§ **WORK REQUIRED**:
Reproduce the portion of the February 2011 conservation archive starting at "Monthly Archives: February" and ending at "suffers — again.".

§ **SOURCE EXCERPT**:
= = =
Monthly Archives: February 2011

Habitat program on endangered list

This article explains the situation in good detail. I once hiked across some of the terra firma highlighted in this piece, like the sandhill crane stopover point along the Platte River in central Nebraska. Campaign contributors will make out fine, while our natural heritage suffers — again.

Water managers in West brace for more dry times

The restoration work along Sandia Pueblo’s section of the Rio Grande is just the latest effort by tribal, state and federal water managers as they grapple with persistent drought across the West, the uncertainties of climate change, endangered species concerns and growing demand for a limited resource. Add non-native invasive plant species to that mix, as well. Like water-sucking tamarisk. Read the whole report here.

Muddy situation in Illinois for soil and water conservation districts

It’s that same old tired “budget woe” we’re hearing a lot from the loud mainstream media these days. An open note to all politicians: There can be no economy at all if natural land is kissed goodbye for strip malls, etc.
= = =
§ **ENTRIES**:
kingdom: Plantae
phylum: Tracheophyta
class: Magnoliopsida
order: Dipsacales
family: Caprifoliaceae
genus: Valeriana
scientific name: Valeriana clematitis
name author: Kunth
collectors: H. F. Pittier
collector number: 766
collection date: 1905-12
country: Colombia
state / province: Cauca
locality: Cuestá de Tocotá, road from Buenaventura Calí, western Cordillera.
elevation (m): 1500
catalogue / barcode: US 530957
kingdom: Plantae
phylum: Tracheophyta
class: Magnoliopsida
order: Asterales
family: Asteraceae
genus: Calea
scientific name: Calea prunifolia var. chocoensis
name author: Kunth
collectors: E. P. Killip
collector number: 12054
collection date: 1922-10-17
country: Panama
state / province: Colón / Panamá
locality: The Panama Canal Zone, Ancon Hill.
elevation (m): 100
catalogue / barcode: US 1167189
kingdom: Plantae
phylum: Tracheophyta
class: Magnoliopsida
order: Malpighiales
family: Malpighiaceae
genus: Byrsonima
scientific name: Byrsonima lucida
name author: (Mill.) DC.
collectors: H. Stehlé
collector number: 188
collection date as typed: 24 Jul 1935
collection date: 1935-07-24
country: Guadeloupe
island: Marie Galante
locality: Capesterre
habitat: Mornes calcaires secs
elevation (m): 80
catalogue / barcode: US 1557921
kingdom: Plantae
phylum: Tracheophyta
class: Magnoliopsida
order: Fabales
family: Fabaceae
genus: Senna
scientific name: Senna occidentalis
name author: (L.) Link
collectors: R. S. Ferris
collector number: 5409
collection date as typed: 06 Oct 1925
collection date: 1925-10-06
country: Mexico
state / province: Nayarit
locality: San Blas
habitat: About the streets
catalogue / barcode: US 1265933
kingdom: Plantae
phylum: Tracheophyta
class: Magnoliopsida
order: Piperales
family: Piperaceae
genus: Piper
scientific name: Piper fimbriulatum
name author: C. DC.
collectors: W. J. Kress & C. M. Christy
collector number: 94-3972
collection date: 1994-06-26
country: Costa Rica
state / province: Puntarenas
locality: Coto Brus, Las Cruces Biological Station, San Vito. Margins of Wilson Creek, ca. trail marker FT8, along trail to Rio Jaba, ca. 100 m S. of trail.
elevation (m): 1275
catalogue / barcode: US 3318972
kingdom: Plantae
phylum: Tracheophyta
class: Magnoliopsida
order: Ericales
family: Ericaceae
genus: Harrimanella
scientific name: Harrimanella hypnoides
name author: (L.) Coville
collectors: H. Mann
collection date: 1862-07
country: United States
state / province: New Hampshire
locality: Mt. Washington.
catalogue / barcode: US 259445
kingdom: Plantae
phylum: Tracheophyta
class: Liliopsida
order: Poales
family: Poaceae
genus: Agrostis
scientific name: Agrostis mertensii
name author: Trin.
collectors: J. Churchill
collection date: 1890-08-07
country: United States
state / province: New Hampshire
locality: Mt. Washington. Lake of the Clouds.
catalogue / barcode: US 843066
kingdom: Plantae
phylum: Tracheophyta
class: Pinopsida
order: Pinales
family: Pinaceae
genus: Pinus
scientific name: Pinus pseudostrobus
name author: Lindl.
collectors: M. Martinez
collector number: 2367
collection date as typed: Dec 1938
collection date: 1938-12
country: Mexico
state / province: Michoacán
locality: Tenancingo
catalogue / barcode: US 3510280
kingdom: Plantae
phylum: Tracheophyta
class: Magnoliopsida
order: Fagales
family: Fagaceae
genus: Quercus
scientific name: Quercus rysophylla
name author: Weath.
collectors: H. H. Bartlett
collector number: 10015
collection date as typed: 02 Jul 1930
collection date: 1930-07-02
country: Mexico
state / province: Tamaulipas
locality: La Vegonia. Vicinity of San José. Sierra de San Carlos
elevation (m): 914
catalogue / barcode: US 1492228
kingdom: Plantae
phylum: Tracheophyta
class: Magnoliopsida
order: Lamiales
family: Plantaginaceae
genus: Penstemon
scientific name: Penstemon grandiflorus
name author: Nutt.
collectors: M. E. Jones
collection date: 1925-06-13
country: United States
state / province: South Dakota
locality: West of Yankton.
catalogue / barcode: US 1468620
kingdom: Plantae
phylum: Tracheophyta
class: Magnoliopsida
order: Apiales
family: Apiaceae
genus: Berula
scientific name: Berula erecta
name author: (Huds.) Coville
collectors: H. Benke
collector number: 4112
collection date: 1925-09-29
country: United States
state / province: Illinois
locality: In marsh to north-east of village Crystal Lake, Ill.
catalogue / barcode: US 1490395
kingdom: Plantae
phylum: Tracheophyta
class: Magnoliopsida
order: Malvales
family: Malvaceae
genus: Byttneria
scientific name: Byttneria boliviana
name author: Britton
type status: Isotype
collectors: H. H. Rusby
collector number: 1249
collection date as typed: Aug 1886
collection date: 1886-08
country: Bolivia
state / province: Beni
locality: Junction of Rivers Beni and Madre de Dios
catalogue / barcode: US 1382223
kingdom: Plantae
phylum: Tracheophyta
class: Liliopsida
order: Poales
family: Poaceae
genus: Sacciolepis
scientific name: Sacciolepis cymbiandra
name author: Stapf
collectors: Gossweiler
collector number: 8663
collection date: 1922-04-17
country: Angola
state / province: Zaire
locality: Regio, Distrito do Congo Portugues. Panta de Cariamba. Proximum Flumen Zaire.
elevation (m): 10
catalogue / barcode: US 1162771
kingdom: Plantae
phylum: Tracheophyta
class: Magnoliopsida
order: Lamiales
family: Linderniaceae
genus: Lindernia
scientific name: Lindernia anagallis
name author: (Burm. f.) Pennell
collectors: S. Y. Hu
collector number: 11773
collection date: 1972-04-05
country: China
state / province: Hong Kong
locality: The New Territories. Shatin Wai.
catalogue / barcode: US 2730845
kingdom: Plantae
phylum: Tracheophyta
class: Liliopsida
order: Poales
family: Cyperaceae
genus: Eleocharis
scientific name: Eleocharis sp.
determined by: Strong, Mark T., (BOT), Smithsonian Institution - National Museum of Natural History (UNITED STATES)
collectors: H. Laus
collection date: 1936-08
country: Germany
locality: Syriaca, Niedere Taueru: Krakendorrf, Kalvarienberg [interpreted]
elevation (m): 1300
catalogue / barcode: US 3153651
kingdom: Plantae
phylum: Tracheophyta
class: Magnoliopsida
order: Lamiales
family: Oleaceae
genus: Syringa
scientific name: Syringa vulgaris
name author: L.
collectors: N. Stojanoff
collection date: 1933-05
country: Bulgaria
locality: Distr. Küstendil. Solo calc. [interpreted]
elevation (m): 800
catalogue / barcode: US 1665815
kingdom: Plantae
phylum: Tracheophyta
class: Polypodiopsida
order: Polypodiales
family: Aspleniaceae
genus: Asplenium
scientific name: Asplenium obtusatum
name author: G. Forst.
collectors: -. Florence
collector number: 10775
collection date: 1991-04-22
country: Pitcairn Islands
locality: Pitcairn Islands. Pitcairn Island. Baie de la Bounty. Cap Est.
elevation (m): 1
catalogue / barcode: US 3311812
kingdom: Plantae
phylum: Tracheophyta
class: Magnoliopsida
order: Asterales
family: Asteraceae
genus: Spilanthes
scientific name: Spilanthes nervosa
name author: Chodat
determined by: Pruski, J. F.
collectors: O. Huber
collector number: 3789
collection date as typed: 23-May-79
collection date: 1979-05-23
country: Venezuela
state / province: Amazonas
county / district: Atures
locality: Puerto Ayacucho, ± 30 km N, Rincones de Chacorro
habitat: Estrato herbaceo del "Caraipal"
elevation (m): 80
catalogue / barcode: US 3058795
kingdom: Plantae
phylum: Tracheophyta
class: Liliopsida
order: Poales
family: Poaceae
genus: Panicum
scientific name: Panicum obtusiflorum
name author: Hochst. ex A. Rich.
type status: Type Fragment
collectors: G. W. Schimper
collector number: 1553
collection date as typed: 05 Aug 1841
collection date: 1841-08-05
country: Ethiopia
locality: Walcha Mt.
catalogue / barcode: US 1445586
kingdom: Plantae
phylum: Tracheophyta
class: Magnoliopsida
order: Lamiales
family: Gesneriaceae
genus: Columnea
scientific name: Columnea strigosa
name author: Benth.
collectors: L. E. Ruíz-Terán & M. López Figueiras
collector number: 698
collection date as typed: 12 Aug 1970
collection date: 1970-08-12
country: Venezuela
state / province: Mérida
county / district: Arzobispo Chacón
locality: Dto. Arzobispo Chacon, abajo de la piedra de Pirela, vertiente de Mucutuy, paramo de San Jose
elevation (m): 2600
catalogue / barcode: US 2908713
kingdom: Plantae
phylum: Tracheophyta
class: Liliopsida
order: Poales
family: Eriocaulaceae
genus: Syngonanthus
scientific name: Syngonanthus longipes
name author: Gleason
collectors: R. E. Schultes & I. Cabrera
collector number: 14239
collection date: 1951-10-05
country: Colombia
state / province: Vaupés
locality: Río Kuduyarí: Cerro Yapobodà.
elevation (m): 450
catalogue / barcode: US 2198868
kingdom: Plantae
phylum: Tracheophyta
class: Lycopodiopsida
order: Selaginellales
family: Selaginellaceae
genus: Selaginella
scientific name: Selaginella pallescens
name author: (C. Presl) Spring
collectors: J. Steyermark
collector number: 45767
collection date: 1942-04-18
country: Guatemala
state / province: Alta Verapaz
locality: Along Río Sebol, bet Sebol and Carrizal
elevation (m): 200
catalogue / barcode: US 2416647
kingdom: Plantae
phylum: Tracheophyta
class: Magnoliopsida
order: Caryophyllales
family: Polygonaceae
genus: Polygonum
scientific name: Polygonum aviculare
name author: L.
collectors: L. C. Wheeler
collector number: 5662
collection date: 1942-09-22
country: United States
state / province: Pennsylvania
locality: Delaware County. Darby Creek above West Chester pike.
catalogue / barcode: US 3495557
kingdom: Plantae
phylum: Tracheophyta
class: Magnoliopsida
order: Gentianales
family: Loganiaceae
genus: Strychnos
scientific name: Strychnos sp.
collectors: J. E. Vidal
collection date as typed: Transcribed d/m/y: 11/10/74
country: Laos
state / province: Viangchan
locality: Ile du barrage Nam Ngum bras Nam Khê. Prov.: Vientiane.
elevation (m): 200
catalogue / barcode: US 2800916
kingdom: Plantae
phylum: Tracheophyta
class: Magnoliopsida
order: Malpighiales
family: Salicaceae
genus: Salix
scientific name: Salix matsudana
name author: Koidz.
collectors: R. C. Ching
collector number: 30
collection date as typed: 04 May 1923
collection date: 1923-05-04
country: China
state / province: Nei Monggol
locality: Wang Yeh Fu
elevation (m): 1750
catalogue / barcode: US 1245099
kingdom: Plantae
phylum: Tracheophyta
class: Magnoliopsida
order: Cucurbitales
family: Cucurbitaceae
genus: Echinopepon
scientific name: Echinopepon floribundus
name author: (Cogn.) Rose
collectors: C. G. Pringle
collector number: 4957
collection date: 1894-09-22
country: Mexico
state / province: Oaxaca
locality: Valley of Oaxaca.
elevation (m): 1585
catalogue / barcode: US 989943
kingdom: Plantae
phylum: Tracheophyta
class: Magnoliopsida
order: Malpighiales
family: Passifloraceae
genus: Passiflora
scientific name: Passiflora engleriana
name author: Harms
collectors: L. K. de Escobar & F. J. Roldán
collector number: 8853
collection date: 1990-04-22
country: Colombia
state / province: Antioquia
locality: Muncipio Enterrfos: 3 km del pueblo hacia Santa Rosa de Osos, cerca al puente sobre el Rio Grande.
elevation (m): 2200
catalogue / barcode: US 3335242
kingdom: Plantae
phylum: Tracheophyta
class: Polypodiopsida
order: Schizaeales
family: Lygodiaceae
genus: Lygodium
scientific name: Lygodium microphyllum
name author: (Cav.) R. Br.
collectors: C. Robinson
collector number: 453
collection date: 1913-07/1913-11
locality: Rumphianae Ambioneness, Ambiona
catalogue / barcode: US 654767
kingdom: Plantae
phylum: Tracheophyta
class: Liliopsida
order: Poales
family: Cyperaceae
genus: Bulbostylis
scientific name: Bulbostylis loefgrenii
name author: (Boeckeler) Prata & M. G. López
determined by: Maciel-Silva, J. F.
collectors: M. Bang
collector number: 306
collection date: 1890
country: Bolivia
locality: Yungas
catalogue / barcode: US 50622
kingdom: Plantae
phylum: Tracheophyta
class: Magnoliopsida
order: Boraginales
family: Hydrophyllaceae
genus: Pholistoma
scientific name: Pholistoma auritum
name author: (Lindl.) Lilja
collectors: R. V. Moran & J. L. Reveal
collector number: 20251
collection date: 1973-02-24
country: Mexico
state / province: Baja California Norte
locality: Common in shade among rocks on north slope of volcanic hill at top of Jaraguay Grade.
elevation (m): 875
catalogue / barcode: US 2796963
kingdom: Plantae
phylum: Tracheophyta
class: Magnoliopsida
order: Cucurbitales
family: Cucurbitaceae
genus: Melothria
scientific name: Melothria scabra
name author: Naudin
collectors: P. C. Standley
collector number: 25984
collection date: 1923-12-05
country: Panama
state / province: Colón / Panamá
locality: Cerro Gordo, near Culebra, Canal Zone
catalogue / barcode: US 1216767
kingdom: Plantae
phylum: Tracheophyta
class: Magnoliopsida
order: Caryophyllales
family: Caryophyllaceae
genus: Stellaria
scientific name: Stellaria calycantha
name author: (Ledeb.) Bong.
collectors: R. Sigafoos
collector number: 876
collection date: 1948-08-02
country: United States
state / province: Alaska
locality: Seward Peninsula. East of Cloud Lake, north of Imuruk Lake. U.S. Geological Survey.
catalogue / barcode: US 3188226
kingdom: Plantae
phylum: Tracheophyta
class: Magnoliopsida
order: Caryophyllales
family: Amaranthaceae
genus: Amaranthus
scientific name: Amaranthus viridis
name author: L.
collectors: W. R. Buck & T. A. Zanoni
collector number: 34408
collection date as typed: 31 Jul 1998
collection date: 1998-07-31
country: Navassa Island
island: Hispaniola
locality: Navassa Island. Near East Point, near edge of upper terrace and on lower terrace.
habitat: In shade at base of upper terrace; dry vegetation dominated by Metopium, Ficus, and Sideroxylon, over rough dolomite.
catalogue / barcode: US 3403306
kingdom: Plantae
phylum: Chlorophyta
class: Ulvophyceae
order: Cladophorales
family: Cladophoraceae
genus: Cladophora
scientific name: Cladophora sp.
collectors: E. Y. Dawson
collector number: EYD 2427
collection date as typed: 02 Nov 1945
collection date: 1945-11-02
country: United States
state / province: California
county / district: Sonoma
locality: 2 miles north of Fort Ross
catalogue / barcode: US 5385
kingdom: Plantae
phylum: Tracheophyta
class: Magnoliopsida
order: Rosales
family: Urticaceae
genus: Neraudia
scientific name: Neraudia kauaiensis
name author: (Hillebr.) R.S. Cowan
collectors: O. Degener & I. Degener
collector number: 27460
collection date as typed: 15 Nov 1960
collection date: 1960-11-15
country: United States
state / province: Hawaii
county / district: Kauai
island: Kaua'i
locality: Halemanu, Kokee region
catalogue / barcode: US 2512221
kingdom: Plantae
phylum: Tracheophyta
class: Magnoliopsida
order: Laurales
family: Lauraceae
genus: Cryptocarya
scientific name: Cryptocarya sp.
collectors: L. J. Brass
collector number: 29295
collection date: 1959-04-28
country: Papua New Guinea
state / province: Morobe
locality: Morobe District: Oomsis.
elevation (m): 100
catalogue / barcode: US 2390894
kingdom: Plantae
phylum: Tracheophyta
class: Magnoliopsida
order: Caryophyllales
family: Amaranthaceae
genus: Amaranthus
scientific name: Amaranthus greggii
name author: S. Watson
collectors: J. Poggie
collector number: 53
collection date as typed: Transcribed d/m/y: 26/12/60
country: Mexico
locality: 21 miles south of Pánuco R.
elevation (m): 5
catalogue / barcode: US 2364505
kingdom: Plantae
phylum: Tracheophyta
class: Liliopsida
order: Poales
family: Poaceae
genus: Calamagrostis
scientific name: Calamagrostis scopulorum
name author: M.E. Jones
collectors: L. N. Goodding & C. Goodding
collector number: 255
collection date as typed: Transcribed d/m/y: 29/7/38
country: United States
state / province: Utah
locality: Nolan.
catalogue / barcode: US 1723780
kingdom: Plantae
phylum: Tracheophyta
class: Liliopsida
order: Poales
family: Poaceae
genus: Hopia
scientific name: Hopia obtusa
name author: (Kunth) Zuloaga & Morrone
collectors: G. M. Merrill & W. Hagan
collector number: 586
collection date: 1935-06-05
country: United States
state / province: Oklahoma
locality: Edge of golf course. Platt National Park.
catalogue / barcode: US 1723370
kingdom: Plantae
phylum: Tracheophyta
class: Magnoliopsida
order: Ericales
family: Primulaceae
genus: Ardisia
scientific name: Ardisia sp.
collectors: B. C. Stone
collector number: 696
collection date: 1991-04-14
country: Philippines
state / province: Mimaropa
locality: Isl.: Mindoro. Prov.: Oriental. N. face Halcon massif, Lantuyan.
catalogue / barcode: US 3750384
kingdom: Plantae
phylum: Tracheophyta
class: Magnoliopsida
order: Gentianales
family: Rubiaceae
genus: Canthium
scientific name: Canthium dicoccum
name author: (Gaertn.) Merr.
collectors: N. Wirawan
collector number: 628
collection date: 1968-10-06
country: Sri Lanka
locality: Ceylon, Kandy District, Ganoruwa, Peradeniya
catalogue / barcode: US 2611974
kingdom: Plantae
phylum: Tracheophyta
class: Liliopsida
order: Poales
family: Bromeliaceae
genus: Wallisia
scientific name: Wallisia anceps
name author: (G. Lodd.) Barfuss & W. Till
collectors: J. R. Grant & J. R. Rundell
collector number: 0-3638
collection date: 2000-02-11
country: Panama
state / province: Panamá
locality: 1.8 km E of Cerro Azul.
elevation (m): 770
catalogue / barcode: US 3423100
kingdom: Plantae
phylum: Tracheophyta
= = =
§ **OUTPUT**:
Monthly Archives: February 2011

Habitat program on endangered list

This article explains the situation in good detail. I once hiked across some of the terra firma highlighted in this piece, like the sandhill crane stopover point along the Platte River in central Nebraska. Campaign contributors will make out fine, while our natural heritage suffers — again.